Con questo articolo termina la seconda serie di interventi di Franco Gabbani, attraverso i quali sono state esaminate e rivitalizzate storie e vicende del nostro territorio lungo tutto il secolo del 1800, spaziando tra fine '700 e inizi del '900 su accadimenti storici e vite di personaggi, che hanno inciso fortemente oppure sono state semplici testimonianze del vivere civile di quei tempi.
Il titolo è un saluto arabo e significa: La pace sia con te
Yalla Yalla habibi … ve lo dirò dopo!
Nuovo lavoro per una nuova città, la mitica capitale della Siria ma, anche se le previsioni geopolitiche la davano già 50 anni fa un posto non sicuro, il “made in Italy” doveva farsi sentire.
Dall’aeroporto di Fiumicino il volo Roma Damasco parte regolarmente ma, arrivati allo scalo di Beirut, ci viene detto che la linea aerea che avrebbe dovuto portarci a destinazione non voleva rischiare di perdere un altro velivolo dopo il bombardamento che aveva distrutto l’aeroporto di quella città. Restava un collegamento con un pullman che sarebbe però stato in grado di partire il giorno dopo. Una notte in un albergo sul lungomare con musiche arabe sotto le finestre nei bar della famosa Corniche ci ripagò del fastidio, però rinato aumentato la mattina dopo quando salimmo a bordo di uno scassatissimo carrozzone con il quale avremmo traversato montagne e vallate per 180 chilometri.
Una sosta al confine e un primo assaggio del mondo arabo.
Vicino alle caprette che segnavano l’ingresso in Siria c’erano decine di arabi con tonache scure grandissime che aprivano e chiudevano velocemente facendo vedere pacchi e pacchetti di ogni tipo di valute da cambiare con un fortissimo sconto sulla nostra moneta.
La “banca” ambulante, finiti i contrattamenti, chiuse gli sportelli e noi ripartimmo. Arrivati a Damasco un nuovo mondo mi si aprì agli occhi: venditori ambulanti con carretti pieni di ogni tipo di verdure o varie mercanzie, altri che vendevano acqua da bere, ovviamente nella stessa ciotola di latta, donne che portavano sul capo ceste di non so di cosa, simil-taxi che andavano in su e giù per caricare gente da portare in qua e là, cilindri di carne che ruotavano vicino ad una fiamma e venivano tagliati a strisce e gli ossi gettati, in strada (i veri kebab si fanno con carne di capra o montone ossi compresi) e una moltitudine di persone con abiti lontani dalla nostra visione del vestire, specialmente le donne con lunghe tuniche nere dalla testa ai piedi e la faccia seminascosta.
Un ragazzino mi fece sorridere per il divertimento che offriva ai passanti su un marciapiede: aveva una carabina ad aria compressa, simile alle nostre “Diana” che venivano regalate a noi ragazzi per la promozione alle scuole medie, lui offriva il divertimento di sparare a una lampadina, credo bruciata, in cambio di un soldino!

▶ [COSA SI CHIEDE]:
1. Riporta senza modifiche il passo del racconto del viaggio a Damasco che va da "Dall’aeroporto di Fiumicino" fino a "del mondo arabo.".
2. Estrai dai record, senza alcuna modifica, tutte le righe dall'inizio fino a quella che contiene "title Network Analysis [78, 181, 1566, 338]", questa compresa. Lascia fuori le immagini.
Il racconto e i record non hanno alcun legame tra loro.

▶ [DATI REGISTRATI]:

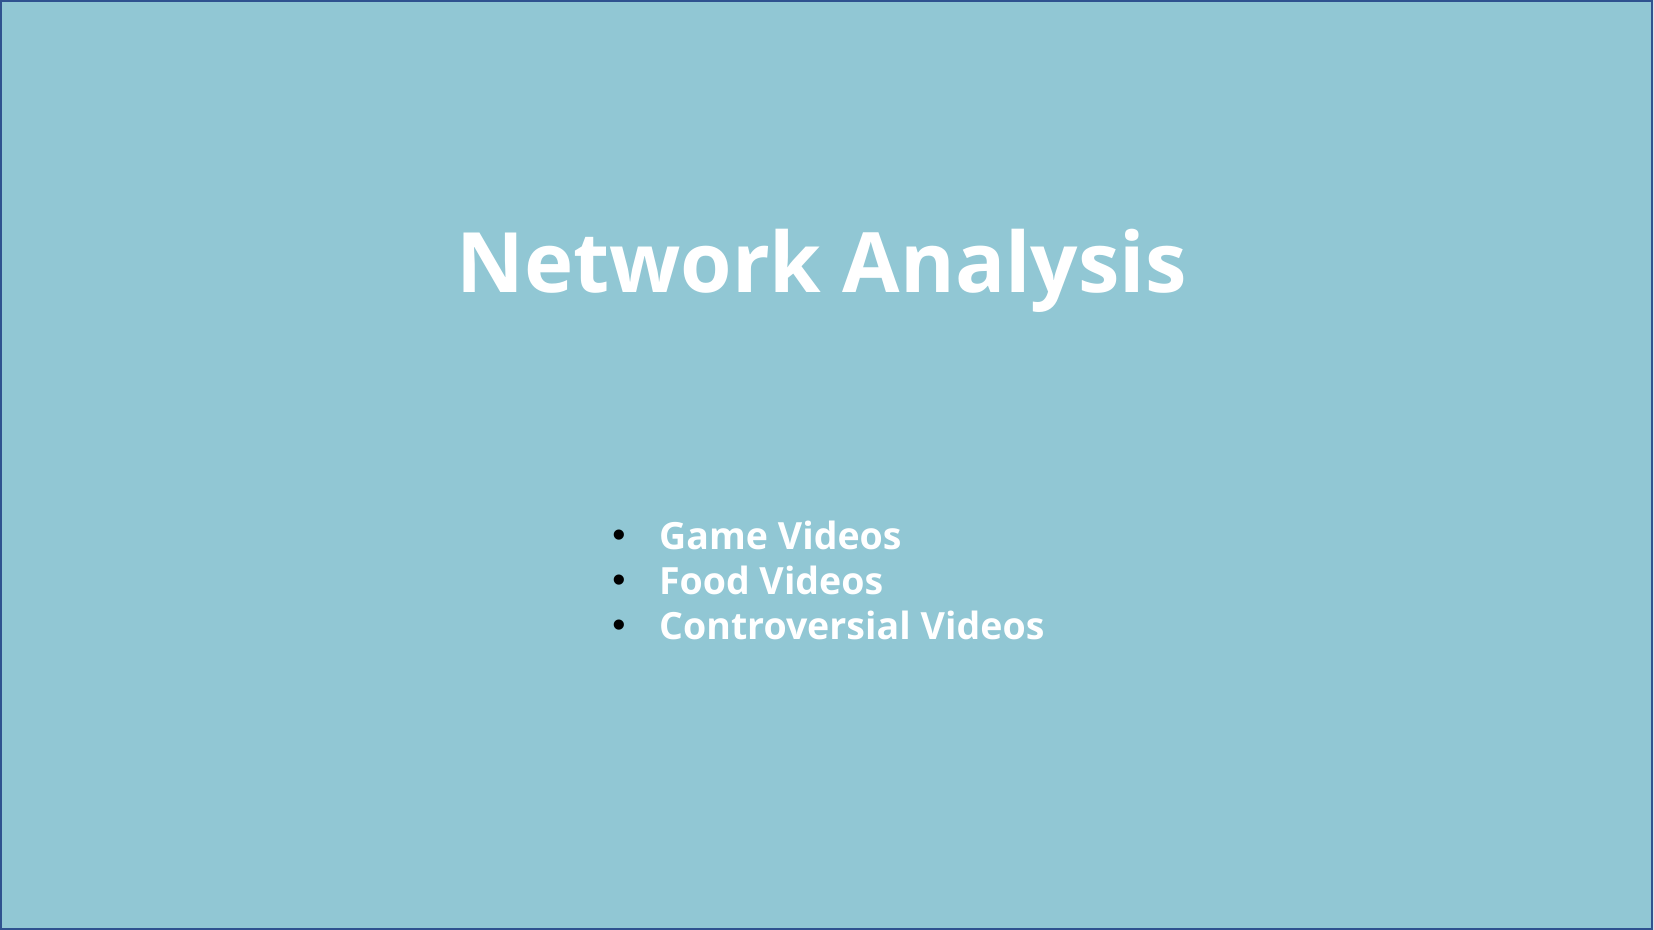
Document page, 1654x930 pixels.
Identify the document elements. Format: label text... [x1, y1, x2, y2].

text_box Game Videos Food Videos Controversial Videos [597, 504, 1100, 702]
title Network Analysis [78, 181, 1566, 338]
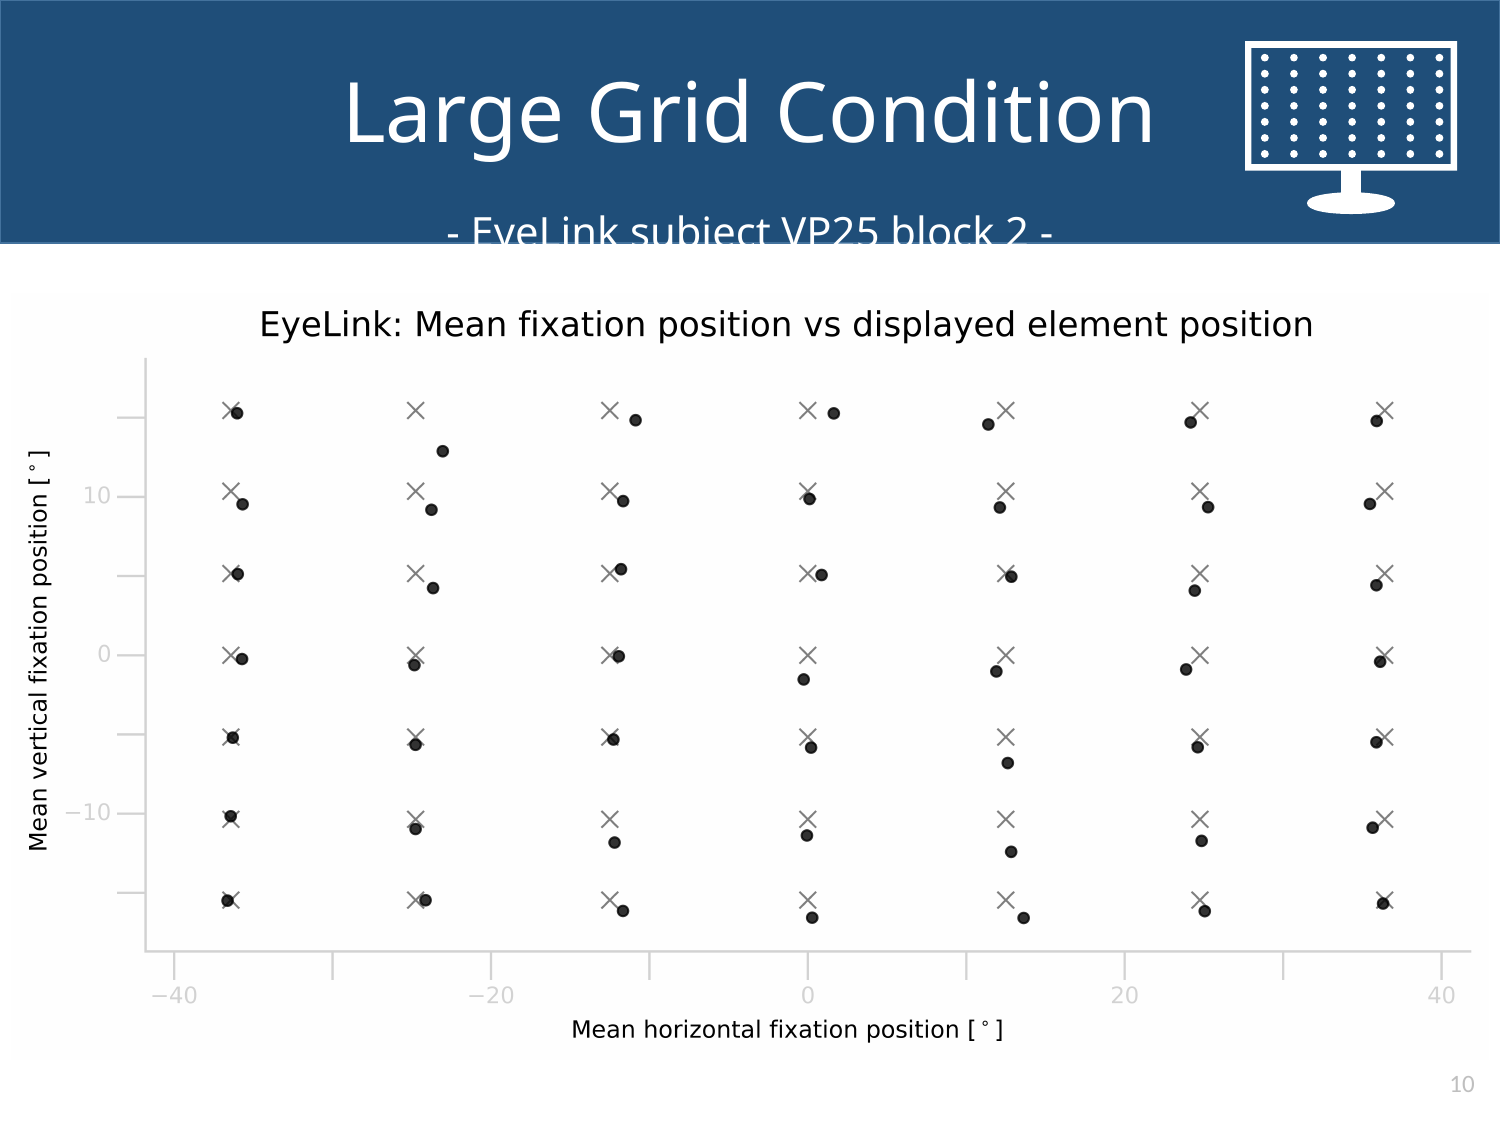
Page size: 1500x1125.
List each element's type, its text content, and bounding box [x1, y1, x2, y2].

▶ [RISULTATI IN ORDINE]:
1.
Dall’aeroporto di Fiumicino il volo Roma Damasco parte regolarmente ma, arrivati allo scalo di Beirut, ci viene detto che la linea aerea che avrebbe dovuto portarci a destinazione non voleva rischiare di perdere un altro velivolo dopo il bombardamento che aveva distrutto l’aeroporto di quella città. Restava un collegamento con un pullman che sarebbe però stato in grado di partire il giorno dopo. Una notte in un albergo sul lungomare con musiche arabe sotto le finestre nei bar della famosa Corniche ci ripagò del fastidio, però rinato aumentato la mattina dopo quando salimmo a bordo di uno scassatissimo carrozzone con il quale avremmo traversato montagne e vallate per 180 chilometri.
Una sosta al confine e un primo assaggio del mondo arabo.

2.
Document page, 1654x930 pixels.
Identify the document elements. Format: label text... [x1, y1, x2, y2].

text_box Game Videos Food Videos Controversial Videos [597, 504, 1100, 702]
title Network Analysis [78, 181, 1566, 338]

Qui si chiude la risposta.